Start of Record extracts

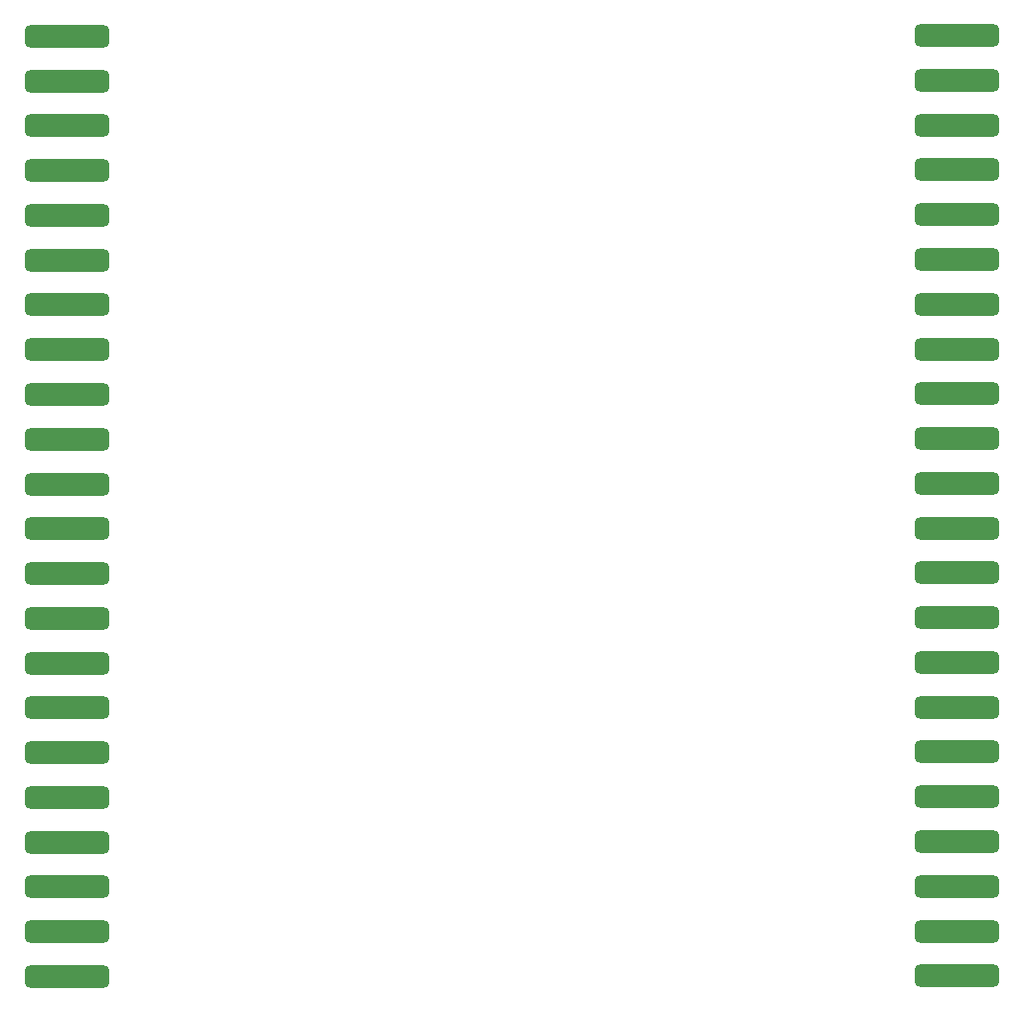
<source format=gbr>
G04 #@! TF.GenerationSoftware,KiCad,Pcbnew,8.0.6-8.0.6-0~ubuntu24.10.1*
G04 #@! TF.CreationDate,2024-10-17T11:16:10-07:00*
G04 #@! TF.ProjectId,kim1-power,6b696d31-2d70-46f7-9765-722e6b696361,1.2*
G04 #@! TF.SameCoordinates,Original*
G04 #@! TF.FileFunction,Paste,Top*
G04 #@! TF.FilePolarity,Positive*
%FSLAX46Y46*%
G04 Gerber Fmt 4.6, Leading zero omitted, Abs format (unit mm)*
G04 Created by KiCad (PCBNEW 8.0.6-8.0.6-0~ubuntu24.10.1) date 2024-10-17 11:16:10*
%MOMM*%
%LPD*%
G01*
G04 APERTURE LIST*
G04 Aperture macros list*
%AMRoundRect*
0 Rectangle with rounded corners*
0 $1 Rounding radius*
0 $2 $3 $4 $5 $6 $7 $8 $9 X,Y pos of 4 corners*
0 Add a 4 corners polygon primitive as box body*
4,1,4,$2,$3,$4,$5,$6,$7,$8,$9,$2,$3,0*
0 Add four circle primitives for the rounded corners*
1,1,$1+$1,$2,$3*
1,1,$1+$1,$4,$5*
1,1,$1+$1,$6,$7*
1,1,$1+$1,$8,$9*
0 Add four rect primitives between the rounded corners*
20,1,$1+$1,$2,$3,$4,$5,0*
20,1,$1+$1,$4,$5,$6,$7,0*
20,1,$1+$1,$6,$7,$8,$9,0*
20,1,$1+$1,$8,$9,$2,$3,0*%
G04 Aperture macros list end*
%ADD10RoundRect,0.500000X-3.250000X-0.500000X3.250000X-0.500000X3.250000X0.500000X-3.250000X0.500000X0*%
G04 APERTURE END LIST*
D10*
G04 #@! TO.C,J1*
X106100000Y-57420000D03*
X106100000Y-61380000D03*
X106100000Y-65340000D03*
X106100000Y-69300000D03*
X106100000Y-73260000D03*
X106100000Y-77220000D03*
X106100000Y-81180000D03*
X106100000Y-85140000D03*
X106100000Y-89100000D03*
X106100000Y-93060000D03*
X106100000Y-97020000D03*
X106100000Y-100980000D03*
X106100000Y-104940000D03*
X106100000Y-108900000D03*
X106100000Y-112860000D03*
X106100000Y-116820000D03*
X106100000Y-120780000D03*
X106100000Y-124740000D03*
X106100000Y-128700000D03*
X106100000Y-132660000D03*
X106100000Y-136620000D03*
X106100000Y-140580000D03*
G04 #@! TD*
G04 #@! TO.C,J2*
X184800000Y-57360000D03*
X184800000Y-61320000D03*
X184800000Y-65280000D03*
X184800000Y-69240000D03*
X184800000Y-73200000D03*
X184800000Y-77160000D03*
X184800000Y-81120000D03*
X184800000Y-85080000D03*
X184800000Y-89040000D03*
X184800000Y-93000000D03*
X184800000Y-96960000D03*
X184800000Y-100920000D03*
X184800000Y-104880000D03*
X184800000Y-108840000D03*
X184800000Y-112800000D03*
X184800000Y-116760000D03*
X184800000Y-120720000D03*
X184800000Y-124680000D03*
X184800000Y-128640000D03*
X184800000Y-132600000D03*
X184800000Y-136560000D03*
X184800000Y-140520000D03*
G04 #@! TD*
M02*

</source>
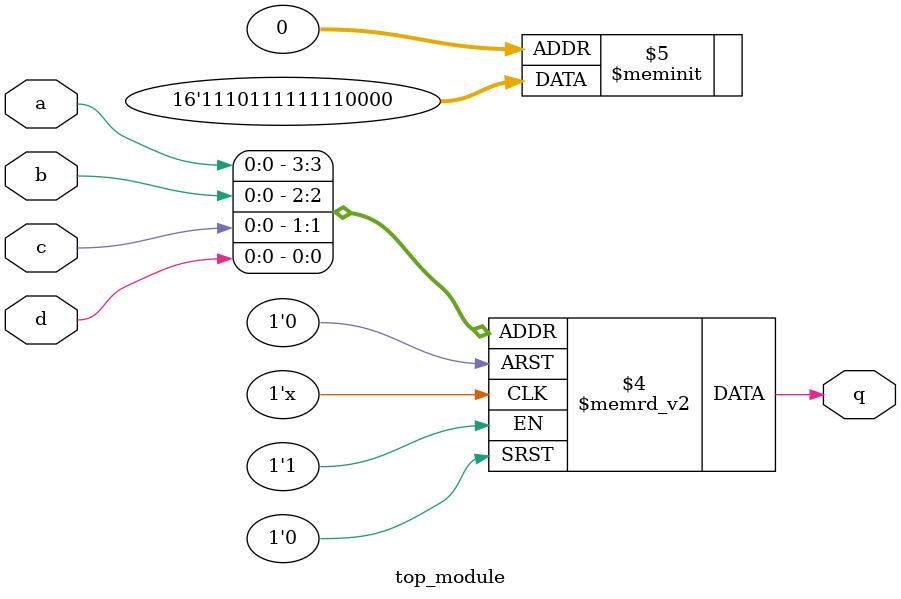
<source format=sv>
module top_module (
  input a, 
  input b, 
  input c, 
  input d,
  output reg q
);

  always @* begin
    case ({a, b, c, d})
      4'b0000 : q = 1'b0;
      4'b0001 : q = 1'b0;
      4'b0010 : q = 1'b0;
      4'b0011 : q = 1'b0;
      4'b0100 : q = 1'b1;
      4'b0101 : q = 1'b1;
      4'b0110 : q = 1'b1;
      4'b0111 : q = 1'b1;
      4'b1000 : q = 1'b1;
      4'b1001 : q = 1'b1;
      4'b1010 : q = 1'b1;
      4'b1011 : q = 1'b1;
      4'b1100 : q = 1'b0;
      4'b1101 : q = 1'b1;
      4'b1110 : q = 1'b1;
      4'b1111 : q = 1'b1;
    endcase
  end

endmodule

</source>
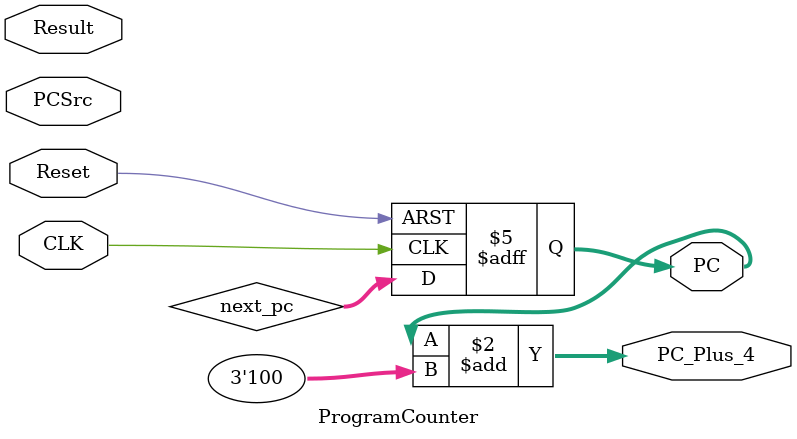
<source format=v>
module ProgramCounter(
    input CLK,
    input Reset,
    input PCSrc,
    input [31:0] Result,
    
    output reg [31:0] PC,
    output [31:0] PC_Plus_4
); 

//fill your Verilog code here
wire[31:0] next_pc;
assign next_PC = PCSrc ? Result: PC_Plus_4;
assign PC_Plus_4=PC+3'd4;

always@(posedge CLK or negedge Reset)begin 
    if(!Reset)begin
        PC<=32'b0;
    end
    else PC<=next_pc;
end

endmodule
//finished
</source>
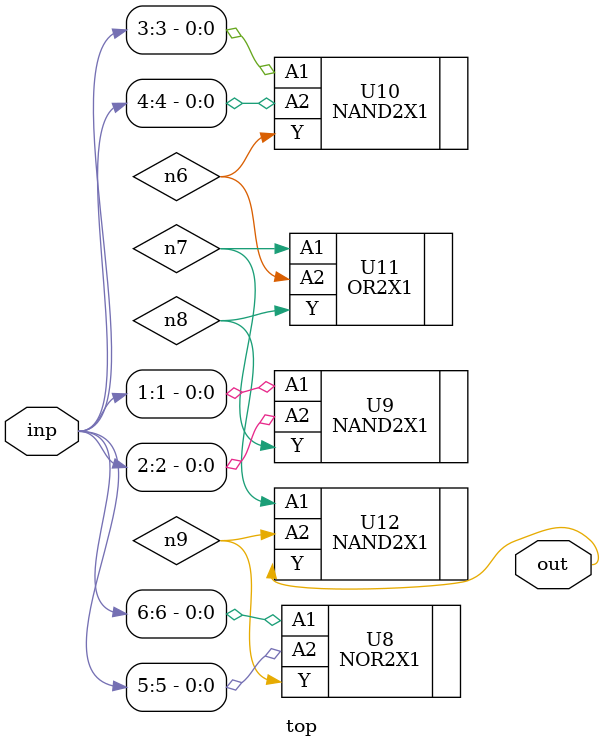
<source format=sv>


module top ( inp, out );
  input [6:0] inp;
  output out;
  wire   n6, n7, n8, n9;

  NOR2X1 U8 ( .A1(inp[6]), .A2(inp[5]), .Y(n9) );
  NAND2X1 U9 ( .A1(inp[1]), .A2(inp[2]), .Y(n7) );
  NAND2X1 U10 ( .A1(inp[3]), .A2(inp[4]), .Y(n6) );
  OR2X1 U11 ( .A1(n7), .A2(n6), .Y(n8) );
  NAND2X1 U12 ( .A1(n8), .A2(n9), .Y(out) );
endmodule


</source>
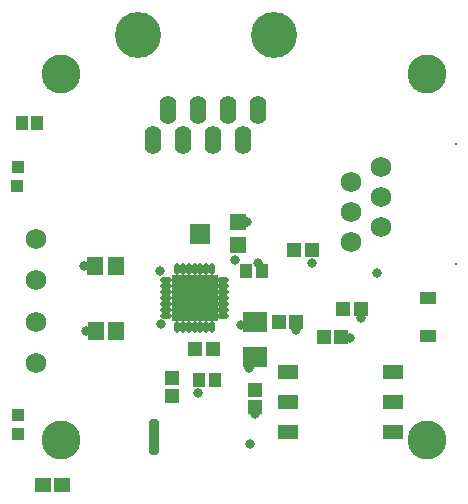
<source format=gts>
G04 Layer_Color=20142*
%FSLAX24Y24*%
%MOIN*%
G70*
G01*
G75*
%ADD54R,0.0533X0.0612*%
%ADD55R,0.0552X0.0552*%
%ADD56R,0.0671X0.0710*%
%ADD57R,0.0415X0.0454*%
%ADD58R,0.0493X0.0474*%
%ADD59R,0.0671X0.0513*%
%ADD60R,0.0671X0.0513*%
%ADD61R,0.0671X0.0513*%
%ADD62R,0.0474X0.0493*%
%ADD63R,0.0560X0.0438*%
%ADD64O,0.0178X0.0395*%
%ADD65O,0.0395X0.0178*%
%ADD66R,0.1537X0.1537*%
%ADD67R,0.0828X0.0690*%
%ADD68R,0.0434X0.0493*%
%ADD69R,0.0415X0.0415*%
%ADD70R,0.0533X0.0493*%
G04:AMPARAMS|DCode=71|XSize=31.5mil|YSize=118.1mil|CornerRadius=8.9mil|HoleSize=0mil|Usage=FLASHONLY|Rotation=0.000|XOffset=0mil|YOffset=0mil|HoleType=Round|Shape=RoundedRectangle|*
%AMROUNDEDRECTD71*
21,1,0.0315,0.1004,0,0,0.0*
21,1,0.0138,0.1181,0,0,0.0*
1,1,0.0177,0.0069,-0.0502*
1,1,0.0177,-0.0069,-0.0502*
1,1,0.0177,-0.0069,0.0502*
1,1,0.0177,0.0069,0.0502*
%
%ADD71ROUNDEDRECTD71*%
%ADD72C,0.1537*%
%ADD73O,0.0552X0.0946*%
%ADD74C,0.0080*%
%ADD75C,0.0680*%
%ADD76C,0.0320*%
%ADD77C,0.1300*%
%ADD78C,0.0316*%
%ADD79C,0.0277*%
D54*
X13218Y17884D02*
D03*
X13907D02*
D03*
X13228Y15718D02*
D03*
X13917D02*
D03*
D55*
X17982Y19350D02*
D03*
Y18563D02*
D03*
D56*
X16703Y18957D02*
D03*
D57*
X18248Y17726D02*
D03*
X18780D02*
D03*
X17215Y14094D02*
D03*
X16683D02*
D03*
D58*
X21486Y16437D02*
D03*
X22077D02*
D03*
X19331Y16024D02*
D03*
X19921D02*
D03*
X20827Y15502D02*
D03*
X21417D02*
D03*
X19843Y18396D02*
D03*
X20433D02*
D03*
X17146Y15098D02*
D03*
X16555D02*
D03*
D59*
X23140Y13341D02*
D03*
Y12341D02*
D03*
Y14341D02*
D03*
D60*
X19636D02*
D03*
D61*
Y13341D02*
D03*
Y12341D02*
D03*
D62*
X15768Y13553D02*
D03*
Y14144D02*
D03*
X18553Y13169D02*
D03*
Y13760D02*
D03*
D63*
X24321Y15535D02*
D03*
Y16827D02*
D03*
D64*
X15935Y15856D02*
D03*
X16132D02*
D03*
X16329D02*
D03*
X16526D02*
D03*
X16722D02*
D03*
X16919D02*
D03*
X17116D02*
D03*
Y17766D02*
D03*
X16919D02*
D03*
X16722D02*
D03*
X16526D02*
D03*
X16329D02*
D03*
X16132D02*
D03*
X15935D02*
D03*
D65*
X17480Y16220D02*
D03*
Y16417D02*
D03*
Y16614D02*
D03*
Y16811D02*
D03*
Y17008D02*
D03*
Y17205D02*
D03*
Y17402D02*
D03*
X15571D02*
D03*
Y17205D02*
D03*
Y17008D02*
D03*
Y16811D02*
D03*
Y16614D02*
D03*
Y16417D02*
D03*
Y16220D02*
D03*
D66*
X16526Y16811D02*
D03*
D67*
X18543Y16004D02*
D03*
Y14843D02*
D03*
D68*
X11289Y22657D02*
D03*
X10758D02*
D03*
D69*
X10620Y20551D02*
D03*
X10630Y21181D02*
D03*
Y12283D02*
D03*
Y12913D02*
D03*
D70*
X11467Y10591D02*
D03*
X12116D02*
D03*
D71*
X15167Y12165D02*
D03*
D72*
X19163Y25573D02*
D03*
X14636D02*
D03*
D73*
X17650Y23073D02*
D03*
X18650D02*
D03*
X16650D02*
D03*
X15650D02*
D03*
X16150Y22073D02*
D03*
X15150D02*
D03*
X17150D02*
D03*
X18150D02*
D03*
D74*
X25246Y21941D02*
D03*
Y17941D02*
D03*
D75*
X21746Y20693D02*
D03*
X22746Y21189D02*
D03*
X21746Y19693D02*
D03*
X22746Y20189D02*
D03*
X21746Y18693D02*
D03*
X22746Y19189D02*
D03*
X11240Y18780D02*
D03*
Y17402D02*
D03*
Y16024D02*
D03*
Y14646D02*
D03*
D76*
X15394Y15935D02*
D03*
X15374Y17726D02*
D03*
X18543Y12943D02*
D03*
X16634Y13652D02*
D03*
X18386Y11959D02*
D03*
X12835Y17874D02*
D03*
X12894Y15718D02*
D03*
X18642Y17992D02*
D03*
X18268Y19331D02*
D03*
X22077Y16142D02*
D03*
X21713Y15492D02*
D03*
X19902Y15728D02*
D03*
X18346Y14488D02*
D03*
X22598Y17648D02*
D03*
X20443Y17972D02*
D03*
X18061Y15915D02*
D03*
X17864Y18081D02*
D03*
D77*
X24272Y24272D02*
D03*
X12067D02*
D03*
X24272Y12067D02*
D03*
X12067D02*
D03*
D78*
X15167Y11762D02*
D03*
Y12569D02*
D03*
D79*
X16093Y16378D02*
D03*
Y16811D02*
D03*
Y17244D02*
D03*
X16526Y16378D02*
D03*
Y16811D02*
D03*
Y17244D02*
D03*
X16959Y16378D02*
D03*
Y16811D02*
D03*
Y17244D02*
D03*
M02*

</source>
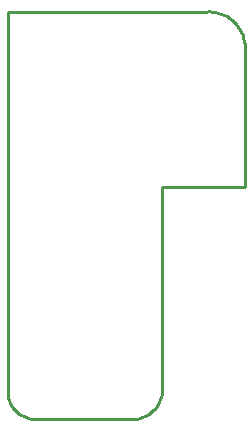
<source format=gbr>
G04 EAGLE Gerber RS-274X export*
G75*
%MOMM*%
%FSLAX34Y34*%
%LPD*%
%IN*%
%IPPOS*%
%AMOC8*
5,1,8,0,0,1.08239X$1,22.5*%
G01*
%ADD10C,0.254000*%


D10*
X0Y-107696D02*
X69Y-109778D01*
X319Y-111846D01*
X748Y-113884D01*
X1353Y-115877D01*
X2130Y-117810D01*
X3072Y-119668D01*
X4172Y-121437D01*
X5423Y-123103D01*
X6814Y-124653D01*
X8334Y-126077D01*
X9973Y-127362D01*
X11718Y-128500D01*
X13555Y-129482D01*
X15471Y-130299D01*
X17451Y-130947D01*
X19480Y-131419D01*
X21542Y-131713D01*
X23622Y-131826D01*
X105410Y-131826D01*
X107624Y-131729D01*
X109821Y-131440D01*
X111984Y-130961D01*
X114097Y-130294D01*
X116145Y-129446D01*
X118110Y-128423D01*
X119979Y-127232D01*
X121737Y-125884D01*
X123371Y-124387D01*
X124868Y-122753D01*
X126216Y-120995D01*
X127407Y-119126D01*
X128430Y-117161D01*
X129278Y-115113D01*
X129945Y-113000D01*
X130424Y-110837D01*
X130713Y-108640D01*
X130810Y-106426D01*
X130810Y65024D01*
X200660Y65024D01*
X200660Y185420D01*
X200323Y188067D01*
X199756Y190674D01*
X198964Y193222D01*
X197953Y195692D01*
X196731Y198063D01*
X195306Y200320D01*
X193691Y202443D01*
X191896Y204418D01*
X189937Y206229D01*
X187826Y207862D01*
X185582Y209305D01*
X183220Y210546D01*
X180759Y211578D01*
X178218Y212391D01*
X175615Y212979D01*
X172971Y213338D01*
X170306Y213465D01*
X167640Y213360D01*
X0Y213360D01*
X0Y-107696D01*
M02*

</source>
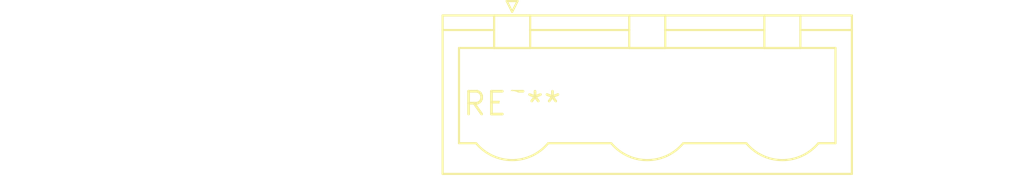
<source format=kicad_pcb>
(kicad_pcb (version 20240108) (generator pcbnew)

  (general
    (thickness 1.6)
  )

  (paper "A4")
  (layers
    (0 "F.Cu" signal)
    (31 "B.Cu" signal)
    (32 "B.Adhes" user "B.Adhesive")
    (33 "F.Adhes" user "F.Adhesive")
    (34 "B.Paste" user)
    (35 "F.Paste" user)
    (36 "B.SilkS" user "B.Silkscreen")
    (37 "F.SilkS" user "F.Silkscreen")
    (38 "B.Mask" user)
    (39 "F.Mask" user)
    (40 "Dwgs.User" user "User.Drawings")
    (41 "Cmts.User" user "User.Comments")
    (42 "Eco1.User" user "User.Eco1")
    (43 "Eco2.User" user "User.Eco2")
    (44 "Edge.Cuts" user)
    (45 "Margin" user)
    (46 "B.CrtYd" user "B.Courtyard")
    (47 "F.CrtYd" user "F.Courtyard")
    (48 "B.Fab" user)
    (49 "F.Fab" user)
    (50 "User.1" user)
    (51 "User.2" user)
    (52 "User.3" user)
    (53 "User.4" user)
    (54 "User.5" user)
    (55 "User.6" user)
    (56 "User.7" user)
    (57 "User.8" user)
    (58 "User.9" user)
  )

  (setup
    (pad_to_mask_clearance 0)
    (pcbplotparams
      (layerselection 0x00010fc_ffffffff)
      (plot_on_all_layers_selection 0x0000000_00000000)
      (disableapertmacros false)
      (usegerberextensions false)
      (usegerberattributes false)
      (usegerberadvancedattributes false)
      (creategerberjobfile false)
      (dashed_line_dash_ratio 12.000000)
      (dashed_line_gap_ratio 3.000000)
      (svgprecision 4)
      (plotframeref false)
      (viasonmask false)
      (mode 1)
      (useauxorigin false)
      (hpglpennumber 1)
      (hpglpenspeed 20)
      (hpglpendiameter 15.000000)
      (dxfpolygonmode false)
      (dxfimperialunits false)
      (dxfusepcbnewfont false)
      (psnegative false)
      (psa4output false)
      (plotreference false)
      (plotvalue false)
      (plotinvisibletext false)
      (sketchpadsonfab false)
      (subtractmaskfromsilk false)
      (outputformat 1)
      (mirror false)
      (drillshape 1)
      (scaleselection 1)
      (outputdirectory "")
    )
  )

  (net 0 "")

  (footprint "PhoenixContact_GMSTBVA_2,5_3-G_1x03_P7.50mm_Vertical" (layer "F.Cu") (at 0 0))

)

</source>
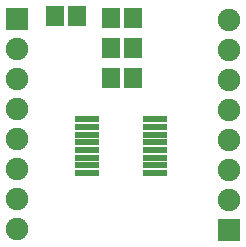
<source format=gts>
G04 DipTrace 3.1.0.1*
G04 MSP430FR2311Breakout.gts*
%MOIN*%
G04 #@! TF.FileFunction,Soldermask,Top*
G04 #@! TF.Part,Single*
%ADD24C,0.074929*%
%ADD26R,0.074929X0.074929*%
%ADD28R,0.059181X0.067055*%
%ADD30R,0.078866X0.023748*%
%FSLAX26Y26*%
G04*
G70*
G90*
G75*
G01*
G04 TopMask*
%LPD*%
D30*
X718976Y943942D3*
Y918352D3*
Y892761D3*
Y867171D3*
Y841580D3*
Y815990D3*
Y790399D3*
Y764808D3*
X947331D3*
X947323Y790399D3*
Y815990D3*
Y841580D3*
Y867171D3*
Y892761D3*
Y918352D3*
Y943942D3*
D28*
X800218Y1281407D3*
X875021D3*
X800218Y1081428D3*
X875021D3*
X800218Y1181417D3*
X875021D3*
X612738Y1287656D3*
X687541D3*
D26*
X487493Y1277631D3*
D24*
Y1177631D3*
Y1077631D3*
Y977631D3*
Y877631D3*
Y777631D3*
Y677631D3*
Y577631D3*
D26*
X1193927Y575231D3*
D24*
Y675231D3*
Y775231D3*
Y875231D3*
Y975231D3*
Y1075231D3*
Y1175231D3*
Y1275231D3*
M02*

</source>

End of Record extracts

## Task requirements
From the records above, copy only the lines starting with the line that holds "X106100000Y-97020000D03*" and going on through the line that holds "X184800000Y-93000000D03*", exactly as written.

## Task solution
X106100000Y-97020000D03*
X106100000Y-100980000D03*
X106100000Y-104940000D03*
X106100000Y-108900000D03*
X106100000Y-112860000D03*
X106100000Y-116820000D03*
X106100000Y-120780000D03*
X106100000Y-124740000D03*
X106100000Y-128700000D03*
X106100000Y-132660000D03*
X106100000Y-136620000D03*
X106100000Y-140580000D03*
G04 #@! TD*
G04 #@! TO.C,J2*
X184800000Y-57360000D03*
X184800000Y-61320000D03*
X184800000Y-65280000D03*
X184800000Y-69240000D03*
X184800000Y-73200000D03*
X184800000Y-77160000D03*
X184800000Y-81120000D03*
X184800000Y-85080000D03*
X184800000Y-89040000D03*
X184800000Y-93000000D03*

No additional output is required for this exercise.